LOS EJERCICIOS PARA DESARROLLAR LA MOTRICIDAD GRUESA SON:
- Pedir al niño que señale, nombre y localice en su cuerpo la cabeza, frente, cabello, ojos, orejas, boca y sus elementos, nariz, mejillas y mentón; partes de su tronco, espalda, pecho, cintura, abdomen y cadera; partes de sus extremidades superiores: hombro, brazo, codo, muñeca, manos, palmas, pantorrilla, talón, pies y dedos.
- Todos estos segmentos gruesos y finos serán nombrados en cuatro momentos: en el propio cuerpo, en el de otro compañero (en parejas), en dibujos o siluetas y en su imagen frente al espejo.
- Guiar al niño para que determine cada parte y diga su funcionamiento o utilidad.
- Armar rompecabezas del cuerpo humano. Si el maestro no tuviera este material, puede recortar de revistas figuras humanas completas y descomponer en 6, 8 y 10 partes para que el niño arme y pegue sobre una cartulina.
- Subir y bajar escaleras.
- Realizar un recorrido, sin salirse, sobre líneas trazadas en el piso, pueden ser líneas rectas, curvas y quebradas.

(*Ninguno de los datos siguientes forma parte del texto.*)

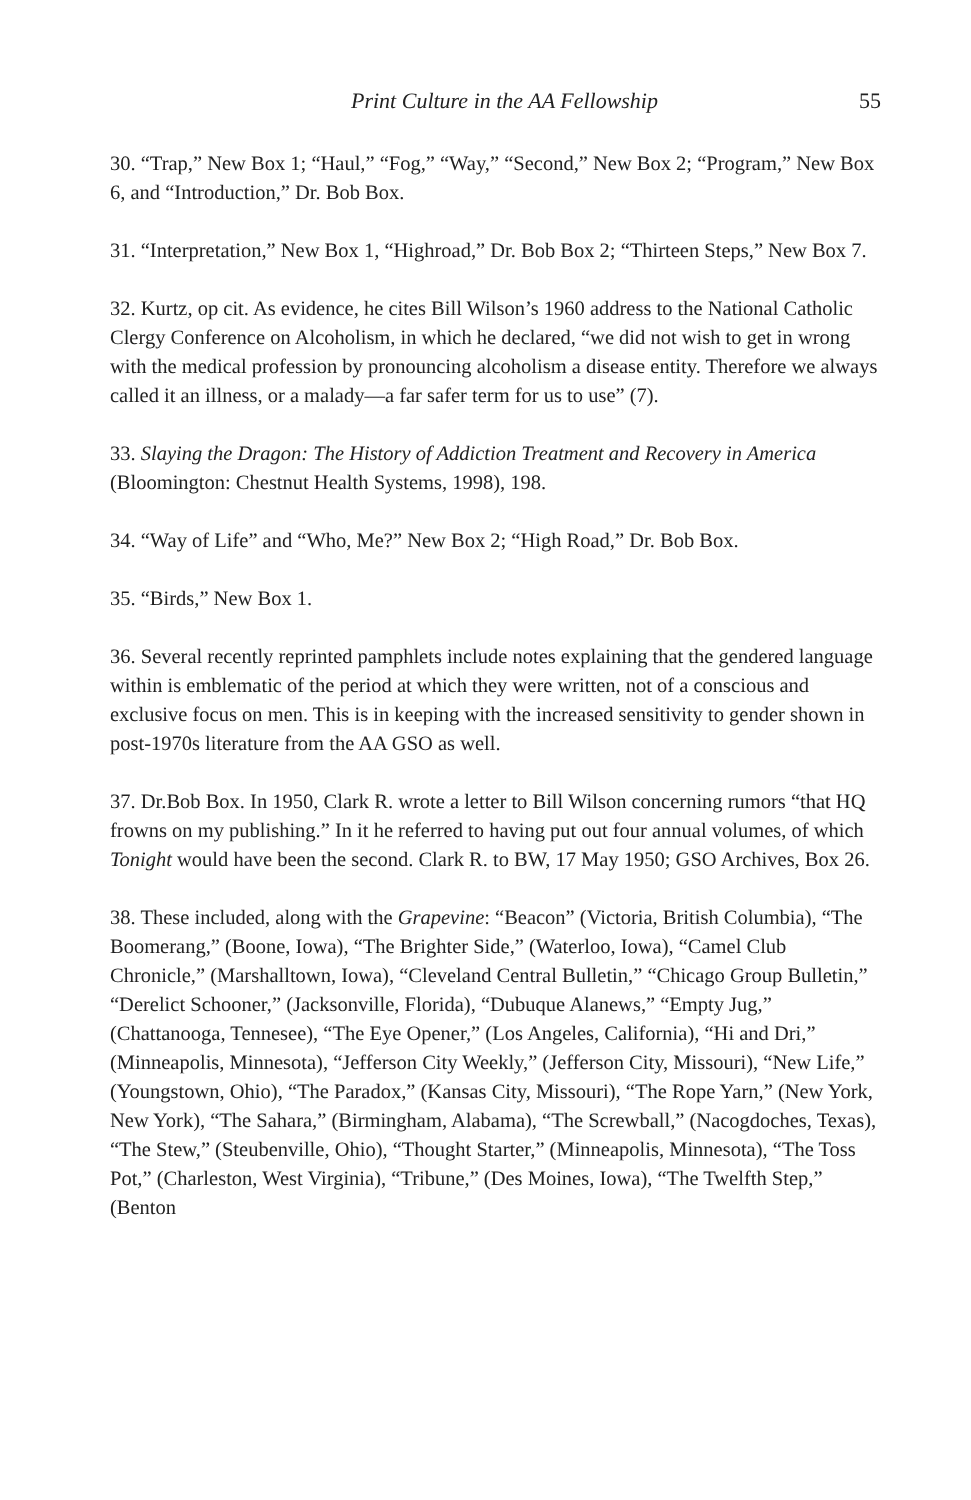Print Culture in the AA Fellowship 55
30. “Trap,” New Box 1; “Haul,” “Fog,” “Way,” “Second,” New Box 2; “Program,” New Box 6, and “Introduction,” Dr. Bob Box.
31. “Interpretation,” New Box 1, “Highroad,” Dr. Bob Box 2; “Thirteen Steps,” New Box 7.
32. Kurtz, op cit. As evidence, he cites Bill Wilson’s 1960 address to the National Catholic Clergy Conference on Alcoholism, in which he declared, “we did not wish to get in wrong with the medical profession by pronouncing alcoholism a disease entity. Therefore we always called it an illness, or a malady—a far safer term for us to use” (7).
33. Slaying the Dragon: The History of Addiction Treatment and Recovery in America (Bloomington: Chestnut Health Systems, 1998), 198.
34. “Way of Life” and “Who, Me?” New Box 2; “High Road,” Dr. Bob Box.
35. “Birds,” New Box 1.
36. Several recently reprinted pamphlets include notes explaining that the gendered language within is emblematic of the period at which they were written, not of a conscious and exclusive focus on men. This is in keeping with the increased sensitivity to gender shown in post-1970s literature from the AA GSO as well.
37. Dr.Bob Box. In 1950, Clark R. wrote a letter to Bill Wilson concerning rumors “that HQ frowns on my publishing.” In it he referred to having put out four annual volumes, of which Tonight would have been the second. Clark R. to BW, 17 May 1950; GSO Archives, Box 26.
38. These included, along with the Grapevine: “Beacon” (Victoria, British Columbia), “The Boomerang,” (Boone, Iowa), “The Brighter Side,” (Waterloo, Iowa), “Camel Club Chronicle,” (Marshalltown, Iowa), “Cleveland Central Bulletin,” “Chicago Group Bulletin,” “Derelict Schooner,” (Jacksonville, Florida), “Dubuque Alanews,” “Empty Jug,” (Chattanooga, Tennesee), “The Eye Opener,” (Los Angeles, California), “Hi and Dri,” (Minneapolis, Minnesota), “Jefferson City Weekly,” (Jefferson City, Missouri), “New Life,” (Youngstown, Ohio), “The Paradox,” (Kansas City, Missouri), “The Rope Yarn,” (New York, New York), “The Sahara,” (Birmingham, Alabama), “The Screwball,” (Nacogdoches, Texas), “The Stew,” (Steubenville, Ohio), “Thought Starter,” (Minneapolis, Minnesota), “The Toss Pot,” (Charleston, West Virginia), “Tribune,” (Des Moines, Iowa), “The Twelfth Step,” (Benton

- El Docente proyectará luz con un espejo en la sombra, para que el niño trate de coger la luz, el maestro cambiará constantemente de posición; en caso de que el día estuviera nublado puede utilizarse una linterna.
- Bailar en diferentes ritmos procurando que el niño tome e! ritmo de la música constantemente.
- Disponer con el Docente de Educación Física ejercicios de coordinación muscular especialmente marchas y equilibrio.
- Para ejercitar la independencia segmentaria: pida al niño que, mientras con una mano frota sobre su pupitre, con la otra realice golpes coordinados en la misma superficie.
- Ejercicios de balanceo: en una tabla de 30cm. x 40cm., clavada en una superficie cilíndrica, el niño se balanceará, primero con la ayuda del maestro y posteriormente solo, procurando siempre la coordinación de movimientos.
- Con el grupo, imitar sonidos producidos por animales, en diferentes tonalidades: bajos y altos, pueden ser de: gato, perro, pato, gallina, vaca, león, oso, elefante y caballo.
- Practicar los juegos populares: el gato y el ratón, rayuela, sin que te roce, estatuas, el tren, el primo, saltar soga.